**Questions on the material:**
- a) Answer these questions about the forum thread on old TVs:
(i) To what organization did keesan's household give its only TV set?
(ii) What does nharmon call older TVs?
(iii) What price does marcvh give for a 2m Monster Cable twin-lead cable?
- b) Name each distinct username that appears in the forum thread on old TVs.

Old TV's not usable? Au contraire. Until High Definition Digital Television
stomps all over bog-standard analogue transmissions, even old black and white
televisions will be USABLE, if not particularly desirable.
marcvh
response 97 of 290: Mark Unseen   Jan 26 17:08 UTC 2006

I didn't say they are not usable, I said they are not useful.

Relic TVs may still work, but they don't do anything that can't be done
better by newer TVs.  They have parts that tend to wear out over time
and can't be serviced in a cost-effective fashion any more.  Newer TVs
are better in every way and are very cheap. 

Turntables, by contrast, don't have consumable components like tubes
and may still be possible to fix basic parts like needles and such.  New
turntables are not readily available, and what there is caters to the
high end (DJs who scratch records, or audiophiles who don't mind paying
$1000 for a really good turntable.)  That means an old turntable is
still useful for some people.
slynne
response 98 of 290: Mark Unseen   Jan 26 18:17 UTC 2006

Well. I have a couple of seriously old tv sets. One of them, I have had 
for over 10 years and it was already so old when I got it that it had 
been placed in the bathroom in my parents master bedroom. My Dad said 
that he wanted to be able to watch TV while taking a bath but I have a 
feeling based on how quickly my mother was willing to give me the set 
that that wasnt actually the case. It wasnt so old that it had tubes 
though. Anyways, it is still working and is up in my guest bedroom. 

I currently have four TV sets in my house. I am thinking about buying a 
new one though because all four are pretty old. Then, I think I will 
get rid of three of the others and just have two. 
keesan
response 99 of 290: Mark Unseen   Jan 27 05:16 UTC 2006

Old TV sets are cheaper than cheap new ones - they are free.  We gave away
our only TV set last week to Kiwanis.  It worked fine but there was nothing
we wanted to watch.  And lots of good books in the library.
tod
response 100 of 290: Mark Unseen   Jan 27 17:13 UTC 2006

Dont the older TV's suck more electricity?
nharmon
response 101 of 290: Mark Unseen   Jan 27 17:25 UTC 2006

They're the SUVs of televisions.
marcvh
response 102 of 290: Mark Unseen   Jan 27 17:49 UTC 2006

Yeah, more hazmats too.  And I don't understand how this organization 
makes money by giving away TVs for free; volume maybe?
mcnally
response 103 of 290: Mark Unseen   Jan 27 18:01 UTC 2006

 Maybe it's a loss leader.  You give the television away but charge
 a nickel for the coaxial cable that goes with it, thus practically
 guaranteeing a nickel in revenue for each one you sell..  ;-)
marcvh
response 104 of 290: Mark Unseen   Jan 27 18:26 UTC 2006

Not coaxial, 300 ohm twin-lead (the stuff that was obsolete twenty years
ago.)  You can get a 2m Monster Cable twin-lead cable for $85.  I think
you can still use it to hook up your Pong game (but you shouldn't, since
sets of that era had horrendous burn-in problems.)

**Information supplied:**
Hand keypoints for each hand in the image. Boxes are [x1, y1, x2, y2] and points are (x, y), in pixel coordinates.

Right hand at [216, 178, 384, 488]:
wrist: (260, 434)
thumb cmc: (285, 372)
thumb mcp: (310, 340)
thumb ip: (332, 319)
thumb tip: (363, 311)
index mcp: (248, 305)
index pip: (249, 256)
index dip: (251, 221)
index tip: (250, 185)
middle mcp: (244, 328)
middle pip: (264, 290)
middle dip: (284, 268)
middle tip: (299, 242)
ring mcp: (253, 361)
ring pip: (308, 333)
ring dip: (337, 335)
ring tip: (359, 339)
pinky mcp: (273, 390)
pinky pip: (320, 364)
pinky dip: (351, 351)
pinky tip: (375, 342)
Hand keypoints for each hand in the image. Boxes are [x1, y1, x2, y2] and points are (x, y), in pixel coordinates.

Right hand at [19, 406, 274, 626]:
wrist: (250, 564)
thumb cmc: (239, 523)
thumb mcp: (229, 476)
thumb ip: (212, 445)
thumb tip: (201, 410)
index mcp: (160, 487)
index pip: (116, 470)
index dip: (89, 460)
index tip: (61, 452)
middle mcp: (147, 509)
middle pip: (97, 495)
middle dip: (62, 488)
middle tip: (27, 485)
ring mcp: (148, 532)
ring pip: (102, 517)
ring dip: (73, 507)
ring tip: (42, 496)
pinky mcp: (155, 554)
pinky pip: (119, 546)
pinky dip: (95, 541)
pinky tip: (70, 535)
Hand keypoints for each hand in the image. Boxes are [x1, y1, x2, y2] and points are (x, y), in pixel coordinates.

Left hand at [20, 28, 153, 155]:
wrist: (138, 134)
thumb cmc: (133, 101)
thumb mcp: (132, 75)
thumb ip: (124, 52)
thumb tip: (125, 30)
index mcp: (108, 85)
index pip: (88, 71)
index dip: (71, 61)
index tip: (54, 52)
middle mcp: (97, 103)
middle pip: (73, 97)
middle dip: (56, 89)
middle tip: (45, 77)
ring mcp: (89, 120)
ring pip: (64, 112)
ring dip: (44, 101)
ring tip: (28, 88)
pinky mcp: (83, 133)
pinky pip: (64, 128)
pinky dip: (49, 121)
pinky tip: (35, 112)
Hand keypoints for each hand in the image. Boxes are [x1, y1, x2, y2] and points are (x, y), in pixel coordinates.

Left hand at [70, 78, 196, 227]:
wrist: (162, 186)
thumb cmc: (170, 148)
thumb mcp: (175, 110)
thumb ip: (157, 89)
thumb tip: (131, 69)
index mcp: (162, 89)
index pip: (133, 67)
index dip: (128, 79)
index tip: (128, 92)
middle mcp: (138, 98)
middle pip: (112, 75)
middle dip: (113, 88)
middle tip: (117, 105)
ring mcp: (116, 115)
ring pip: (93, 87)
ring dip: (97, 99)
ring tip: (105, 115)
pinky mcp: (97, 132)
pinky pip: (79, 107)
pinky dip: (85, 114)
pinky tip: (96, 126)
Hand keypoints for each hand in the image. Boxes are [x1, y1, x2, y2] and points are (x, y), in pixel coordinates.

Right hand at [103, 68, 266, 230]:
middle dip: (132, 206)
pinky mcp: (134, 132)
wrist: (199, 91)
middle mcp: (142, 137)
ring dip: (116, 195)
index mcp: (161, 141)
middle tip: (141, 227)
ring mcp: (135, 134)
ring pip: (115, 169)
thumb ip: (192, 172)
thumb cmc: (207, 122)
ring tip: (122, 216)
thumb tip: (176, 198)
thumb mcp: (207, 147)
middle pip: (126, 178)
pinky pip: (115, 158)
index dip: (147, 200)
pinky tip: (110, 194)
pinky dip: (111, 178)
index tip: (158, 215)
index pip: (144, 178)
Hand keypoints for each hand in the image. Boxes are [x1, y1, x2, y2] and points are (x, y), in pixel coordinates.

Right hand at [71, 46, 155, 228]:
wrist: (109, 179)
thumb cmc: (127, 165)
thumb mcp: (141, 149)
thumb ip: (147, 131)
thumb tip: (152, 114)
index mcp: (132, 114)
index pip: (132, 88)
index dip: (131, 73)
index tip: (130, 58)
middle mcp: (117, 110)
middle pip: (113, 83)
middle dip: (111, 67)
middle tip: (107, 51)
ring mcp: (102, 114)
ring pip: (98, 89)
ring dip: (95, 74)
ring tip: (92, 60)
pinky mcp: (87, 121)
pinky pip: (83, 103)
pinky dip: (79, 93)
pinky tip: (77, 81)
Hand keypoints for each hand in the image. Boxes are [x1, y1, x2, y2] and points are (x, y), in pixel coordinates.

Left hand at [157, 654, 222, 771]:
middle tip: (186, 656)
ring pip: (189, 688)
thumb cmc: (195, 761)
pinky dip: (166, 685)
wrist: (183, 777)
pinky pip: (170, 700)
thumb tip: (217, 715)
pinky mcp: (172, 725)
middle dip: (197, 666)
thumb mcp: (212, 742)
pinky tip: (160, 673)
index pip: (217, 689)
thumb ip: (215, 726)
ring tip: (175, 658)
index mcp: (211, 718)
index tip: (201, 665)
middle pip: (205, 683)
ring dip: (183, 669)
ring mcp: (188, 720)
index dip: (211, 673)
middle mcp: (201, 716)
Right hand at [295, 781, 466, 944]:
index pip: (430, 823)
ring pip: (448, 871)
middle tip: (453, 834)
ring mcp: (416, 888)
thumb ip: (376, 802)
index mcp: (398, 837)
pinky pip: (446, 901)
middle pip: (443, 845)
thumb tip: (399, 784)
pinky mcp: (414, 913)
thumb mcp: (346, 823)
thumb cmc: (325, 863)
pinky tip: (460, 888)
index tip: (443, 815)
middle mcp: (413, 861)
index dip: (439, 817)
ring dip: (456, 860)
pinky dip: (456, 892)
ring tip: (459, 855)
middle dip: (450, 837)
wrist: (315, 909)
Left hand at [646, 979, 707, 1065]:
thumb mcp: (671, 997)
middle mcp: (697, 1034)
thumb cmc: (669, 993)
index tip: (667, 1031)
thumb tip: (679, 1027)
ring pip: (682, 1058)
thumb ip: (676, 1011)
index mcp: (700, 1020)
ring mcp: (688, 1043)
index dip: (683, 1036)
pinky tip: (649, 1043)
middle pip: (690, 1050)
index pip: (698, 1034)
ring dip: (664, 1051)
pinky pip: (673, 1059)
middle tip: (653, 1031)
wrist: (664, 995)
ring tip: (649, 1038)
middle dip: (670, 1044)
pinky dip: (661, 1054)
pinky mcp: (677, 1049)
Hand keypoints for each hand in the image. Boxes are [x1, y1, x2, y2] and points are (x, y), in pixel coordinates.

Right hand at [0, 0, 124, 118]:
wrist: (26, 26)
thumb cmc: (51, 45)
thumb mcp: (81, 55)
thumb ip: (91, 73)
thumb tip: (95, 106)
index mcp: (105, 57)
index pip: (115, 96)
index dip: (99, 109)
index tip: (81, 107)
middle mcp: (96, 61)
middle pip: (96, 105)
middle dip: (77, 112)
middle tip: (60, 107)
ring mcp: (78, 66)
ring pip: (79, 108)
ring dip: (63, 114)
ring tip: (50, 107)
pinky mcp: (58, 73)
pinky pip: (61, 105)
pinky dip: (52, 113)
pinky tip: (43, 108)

**Answer set:**
- a)
(i) Kiwanis
(ii) The SUVs of televisions
(iii) $85

- b) marcvh, slynne, keesan, tod, nharmon, mcnally